* What the task requires
Every line of the listing is to be printed again exactly.

* Supplied data
Content starts

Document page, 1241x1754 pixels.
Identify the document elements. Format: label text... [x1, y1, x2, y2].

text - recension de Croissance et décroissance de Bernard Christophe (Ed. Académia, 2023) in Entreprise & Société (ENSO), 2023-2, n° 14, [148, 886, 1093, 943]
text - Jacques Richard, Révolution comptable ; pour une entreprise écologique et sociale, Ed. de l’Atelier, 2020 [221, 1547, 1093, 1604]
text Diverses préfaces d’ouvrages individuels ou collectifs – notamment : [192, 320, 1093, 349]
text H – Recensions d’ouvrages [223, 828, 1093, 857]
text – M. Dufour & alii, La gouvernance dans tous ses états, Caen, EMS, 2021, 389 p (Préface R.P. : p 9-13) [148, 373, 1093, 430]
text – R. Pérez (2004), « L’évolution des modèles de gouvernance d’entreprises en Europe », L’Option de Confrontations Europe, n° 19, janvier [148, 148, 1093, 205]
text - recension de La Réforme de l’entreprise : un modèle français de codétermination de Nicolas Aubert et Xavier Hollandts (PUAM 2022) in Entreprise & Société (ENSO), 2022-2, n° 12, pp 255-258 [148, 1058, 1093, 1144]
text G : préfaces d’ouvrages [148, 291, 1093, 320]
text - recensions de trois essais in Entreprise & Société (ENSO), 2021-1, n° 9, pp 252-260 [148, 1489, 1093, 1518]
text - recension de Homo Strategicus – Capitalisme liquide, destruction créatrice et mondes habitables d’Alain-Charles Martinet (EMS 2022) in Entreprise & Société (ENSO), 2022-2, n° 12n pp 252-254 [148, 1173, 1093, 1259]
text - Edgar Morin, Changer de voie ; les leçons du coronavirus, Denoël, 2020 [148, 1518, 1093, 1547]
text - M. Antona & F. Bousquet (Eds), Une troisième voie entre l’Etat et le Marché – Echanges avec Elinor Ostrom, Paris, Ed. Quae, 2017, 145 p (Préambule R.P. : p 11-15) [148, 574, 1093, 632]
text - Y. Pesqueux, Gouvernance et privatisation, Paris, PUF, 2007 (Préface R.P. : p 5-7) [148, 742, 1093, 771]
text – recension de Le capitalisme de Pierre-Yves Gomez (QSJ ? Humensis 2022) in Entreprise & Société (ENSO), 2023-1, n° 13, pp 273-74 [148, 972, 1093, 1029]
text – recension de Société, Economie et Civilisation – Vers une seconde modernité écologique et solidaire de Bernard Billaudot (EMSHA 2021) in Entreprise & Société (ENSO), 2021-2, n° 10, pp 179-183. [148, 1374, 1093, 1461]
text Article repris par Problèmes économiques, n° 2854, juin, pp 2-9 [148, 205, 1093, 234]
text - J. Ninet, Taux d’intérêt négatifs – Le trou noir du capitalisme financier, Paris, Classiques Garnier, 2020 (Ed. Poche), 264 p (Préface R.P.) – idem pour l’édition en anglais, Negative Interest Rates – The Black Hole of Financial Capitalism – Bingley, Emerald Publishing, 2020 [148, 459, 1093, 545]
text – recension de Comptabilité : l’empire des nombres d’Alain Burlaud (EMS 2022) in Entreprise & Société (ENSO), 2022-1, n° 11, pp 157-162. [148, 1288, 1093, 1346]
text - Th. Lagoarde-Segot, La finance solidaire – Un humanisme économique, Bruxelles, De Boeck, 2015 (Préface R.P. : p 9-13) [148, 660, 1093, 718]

Content ends

* Solution to this exercise
Document page, 1241x1754 pixels.
Identify the document elements. Format: label text... [x1, y1, x2, y2].

text - recension de Croissance et décroissance de Bernard Christophe (Ed. Académia, 2023) in Entreprise & Société (ENSO), 2023-2, n° 14, [148, 886, 1093, 943]
text - Jacques Richard, Révolution comptable ; pour une entreprise écologique et sociale, Ed. de l’Atelier, 2020 [221, 1547, 1093, 1604]
text Diverses préfaces d’ouvrages individuels ou collectifs – notamment : [192, 320, 1093, 349]
text H – Recensions d’ouvrages [223, 828, 1093, 857]
text – M. Dufour & alii, La gouvernance dans tous ses états, Caen, EMS, 2021, 389 p (Préface R.P. : p 9-13) [148, 373, 1093, 430]
text – R. Pérez (2004), « L’évolution des modèles de gouvernance d’entreprises en Europe », L’Option de Confrontations Europe, n° 19, janvier [148, 148, 1093, 205]
text - recension de La Réforme de l’entreprise : un modèle français de codétermination de Nicolas Aubert et Xavier Hollandts (PUAM 2022) in Entreprise & Société (ENSO), 2022-2, n° 12, pp 255-258 [148, 1058, 1093, 1144]
text G : préfaces d’ouvrages [148, 291, 1093, 320]
text - recensions de trois essais in Entreprise & Société (ENSO), 2021-1, n° 9, pp 252-260 [148, 1489, 1093, 1518]
text - recension de Homo Strategicus – Capitalisme liquide, destruction créatrice et mondes habitables d’Alain-Charles Martinet (EMS 2022) in Entreprise & Société (ENSO), 2022-2, n° 12n pp 252-254 [148, 1173, 1093, 1259]
text - Edgar Morin, Changer de voie ; les leçons du coronavirus, Denoël, 2020 [148, 1518, 1093, 1547]
text - M. Antona & F. Bousquet (Eds), Une troisième voie entre l’Etat et le Marché – Echanges avec Elinor Ostrom, Paris, Ed. Quae, 2017, 145 p (Préambule R.P. : p 11-15) [148, 574, 1093, 632]
text - Y. Pesqueux, Gouvernance et privatisation, Paris, PUF, 2007 (Préface R.P. : p 5-7) [148, 742, 1093, 771]
text – recension de Le capitalisme de Pierre-Yves Gomez (QSJ ? Humensis 2022) in Entreprise & Société (ENSO), 2023-1, n° 13, pp 273-74 [148, 972, 1093, 1029]
text – recension de Société, Economie et Civilisation – Vers une seconde modernité écologique et solidaire de Bernard Billaudot (EMSHA 2021) in Entreprise & Société (ENSO), 2021-2, n° 10, pp 179-183. [148, 1374, 1093, 1461]
text Article repris par Problèmes économiques, n° 2854, juin, pp 2-9 [148, 205, 1093, 234]
text - J. Ninet, Taux d’intérêt négatifs – Le trou noir du capitalisme financier, Paris, Classiques Garnier, 2020 (Ed. Poche), 264 p (Préface R.P.) – idem pour l’édition en anglais, Negative Interest Rates – The Black Hole of Financial Capitalism – Bingley, Emerald Publishing, 2020 [148, 459, 1093, 545]
text – recension de Comptabilité : l’empire des nombres d’Alain Burlaud (EMS 2022) in Entreprise & Société (ENSO), 2022-1, n° 11, pp 157-162. [148, 1288, 1093, 1346]
text - Th. Lagoarde-Segot, La finance solidaire – Un humanisme économique, Bruxelles, De Boeck, 2015 (Préface R.P. : p 9-13) [148, 660, 1093, 718]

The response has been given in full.